*** READING PASSAGE

The legitimate producers of disciplinary knowledge, the disciplinary agents of power, represented the hegemonic relations between the academic actors, practice and politics of folk edification, where the knowledge was contested, trialled and legitimised and in turn the positions and relations of the influential spokespersons established. Close connections with media and publishing were also important in projecting their conception of the folk onto the public. In a small country, a tight nexus of higher education, practice and politics has been characteristic of folk edification and the programmatic nature of its disciplinarisation.

The standard story seems not interested in how the practice of folk edification contributed to the discipline and disciplinarisation even though it is named as the starting point of academic adult education. While the initiatives to start the study of folk edification in universities failed and the planned links to folk school teacher seminars never took off, the first academic degree in folk edification was specifically for teachers in 1928. Instead of analysing the material history – thesis research with its close relation to practice or study requirements – the standard story rather applies international explanations and advocates ideals about how the discipline should be constructed to be justified as an academic discipline. In line with the bypassing of practice, the key concepts of ‘folk’ (kansa) and ‘edification’

(sivistys) are treated as lower stages of ‘citizen’ (kansalainen) and ‘adult education’

(aikuiskasvatus) (see Lehtonen, 1979; Kalli, 1979; Alanen, 1977; Aaltonen, 1981;

Tuomisto, 1985, forthcoming; Suoranta et al., 2012).

******
*** GIVEN DATA

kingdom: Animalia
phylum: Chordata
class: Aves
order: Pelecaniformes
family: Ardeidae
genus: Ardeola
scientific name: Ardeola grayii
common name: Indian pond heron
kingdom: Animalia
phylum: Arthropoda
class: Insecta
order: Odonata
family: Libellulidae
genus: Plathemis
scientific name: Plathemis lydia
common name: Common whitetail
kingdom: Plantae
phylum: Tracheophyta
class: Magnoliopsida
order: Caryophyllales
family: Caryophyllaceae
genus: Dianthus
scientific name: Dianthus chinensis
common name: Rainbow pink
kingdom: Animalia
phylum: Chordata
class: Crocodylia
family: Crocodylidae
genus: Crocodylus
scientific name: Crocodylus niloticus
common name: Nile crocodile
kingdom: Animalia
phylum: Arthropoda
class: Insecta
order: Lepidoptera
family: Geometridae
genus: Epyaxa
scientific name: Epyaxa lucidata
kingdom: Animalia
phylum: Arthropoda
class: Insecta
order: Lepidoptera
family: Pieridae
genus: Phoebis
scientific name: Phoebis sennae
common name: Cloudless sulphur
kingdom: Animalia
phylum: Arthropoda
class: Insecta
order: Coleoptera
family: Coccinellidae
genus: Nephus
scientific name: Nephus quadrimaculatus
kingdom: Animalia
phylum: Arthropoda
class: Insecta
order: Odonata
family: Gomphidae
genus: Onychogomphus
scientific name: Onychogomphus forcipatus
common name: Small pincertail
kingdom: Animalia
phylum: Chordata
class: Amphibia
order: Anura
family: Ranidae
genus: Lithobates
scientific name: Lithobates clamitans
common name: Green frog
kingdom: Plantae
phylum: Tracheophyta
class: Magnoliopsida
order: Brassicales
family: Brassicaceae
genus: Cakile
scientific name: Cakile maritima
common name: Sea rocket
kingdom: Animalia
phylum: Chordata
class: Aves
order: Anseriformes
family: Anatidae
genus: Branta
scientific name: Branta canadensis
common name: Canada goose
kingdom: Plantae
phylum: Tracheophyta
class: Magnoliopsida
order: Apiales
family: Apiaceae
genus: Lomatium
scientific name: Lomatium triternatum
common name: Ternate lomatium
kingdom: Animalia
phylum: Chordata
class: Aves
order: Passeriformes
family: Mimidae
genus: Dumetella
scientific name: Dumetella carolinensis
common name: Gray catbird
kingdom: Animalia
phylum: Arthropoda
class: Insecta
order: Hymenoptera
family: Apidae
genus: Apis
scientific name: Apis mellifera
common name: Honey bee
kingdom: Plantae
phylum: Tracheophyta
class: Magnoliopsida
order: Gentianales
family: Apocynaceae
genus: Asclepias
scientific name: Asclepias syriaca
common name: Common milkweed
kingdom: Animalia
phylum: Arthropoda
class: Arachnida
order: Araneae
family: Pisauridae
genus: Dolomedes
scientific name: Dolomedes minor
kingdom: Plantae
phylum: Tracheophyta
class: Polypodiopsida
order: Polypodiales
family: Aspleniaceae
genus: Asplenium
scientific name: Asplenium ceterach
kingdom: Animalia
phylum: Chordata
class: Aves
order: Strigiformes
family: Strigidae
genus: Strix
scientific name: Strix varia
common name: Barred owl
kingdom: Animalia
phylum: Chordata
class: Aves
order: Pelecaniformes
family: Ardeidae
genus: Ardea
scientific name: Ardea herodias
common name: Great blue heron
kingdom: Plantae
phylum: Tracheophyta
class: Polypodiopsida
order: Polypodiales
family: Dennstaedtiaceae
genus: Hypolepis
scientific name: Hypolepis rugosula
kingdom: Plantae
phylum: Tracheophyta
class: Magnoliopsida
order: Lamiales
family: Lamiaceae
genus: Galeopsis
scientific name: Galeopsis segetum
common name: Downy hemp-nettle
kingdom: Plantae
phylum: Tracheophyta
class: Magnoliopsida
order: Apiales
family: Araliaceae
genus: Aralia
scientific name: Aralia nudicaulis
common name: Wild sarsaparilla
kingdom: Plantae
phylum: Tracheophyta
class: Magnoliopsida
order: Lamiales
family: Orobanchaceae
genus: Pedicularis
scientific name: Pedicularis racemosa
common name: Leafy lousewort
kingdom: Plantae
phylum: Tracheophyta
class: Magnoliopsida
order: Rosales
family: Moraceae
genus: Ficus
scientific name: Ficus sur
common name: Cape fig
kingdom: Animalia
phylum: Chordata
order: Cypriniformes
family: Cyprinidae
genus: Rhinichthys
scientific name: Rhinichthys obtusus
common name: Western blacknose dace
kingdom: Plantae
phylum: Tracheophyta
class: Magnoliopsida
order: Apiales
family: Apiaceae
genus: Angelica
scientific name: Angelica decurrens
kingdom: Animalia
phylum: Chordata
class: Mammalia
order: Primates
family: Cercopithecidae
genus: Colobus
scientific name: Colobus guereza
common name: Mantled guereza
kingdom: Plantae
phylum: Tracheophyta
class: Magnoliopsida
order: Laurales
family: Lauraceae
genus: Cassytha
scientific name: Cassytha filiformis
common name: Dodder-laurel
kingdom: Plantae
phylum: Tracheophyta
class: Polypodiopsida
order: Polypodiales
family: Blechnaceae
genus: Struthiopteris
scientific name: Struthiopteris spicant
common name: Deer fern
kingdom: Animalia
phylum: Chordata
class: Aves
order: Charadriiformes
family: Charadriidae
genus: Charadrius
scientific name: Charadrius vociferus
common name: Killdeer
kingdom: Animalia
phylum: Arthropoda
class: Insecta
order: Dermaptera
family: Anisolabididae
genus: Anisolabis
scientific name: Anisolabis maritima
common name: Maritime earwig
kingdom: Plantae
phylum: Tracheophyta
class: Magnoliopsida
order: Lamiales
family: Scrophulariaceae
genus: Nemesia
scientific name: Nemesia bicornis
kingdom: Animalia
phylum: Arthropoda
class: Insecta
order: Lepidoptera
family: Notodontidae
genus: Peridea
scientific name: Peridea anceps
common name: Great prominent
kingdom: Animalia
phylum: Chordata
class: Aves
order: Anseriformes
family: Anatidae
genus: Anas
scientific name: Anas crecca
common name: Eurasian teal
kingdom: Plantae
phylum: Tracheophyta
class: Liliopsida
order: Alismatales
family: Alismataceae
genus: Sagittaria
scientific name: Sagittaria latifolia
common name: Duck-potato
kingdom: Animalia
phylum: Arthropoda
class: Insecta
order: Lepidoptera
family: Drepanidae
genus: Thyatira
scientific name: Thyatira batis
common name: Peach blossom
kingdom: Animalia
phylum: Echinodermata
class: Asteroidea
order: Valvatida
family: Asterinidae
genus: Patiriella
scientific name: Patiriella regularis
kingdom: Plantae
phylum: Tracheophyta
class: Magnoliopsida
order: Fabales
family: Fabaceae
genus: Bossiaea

******

[TASK DIRECTIONS]: Which Finnish words appear in parentheses in the passage on folk edification, and what English term is each paired with? Work only from the passage on folk edification; the material plays no part.

[PROBLEM SOLUTION]:
- kansa: 'folk'
- sivistys: 'edification'
- kansalainen: 'citizen'
- aikuiskasvatus: 'adult education'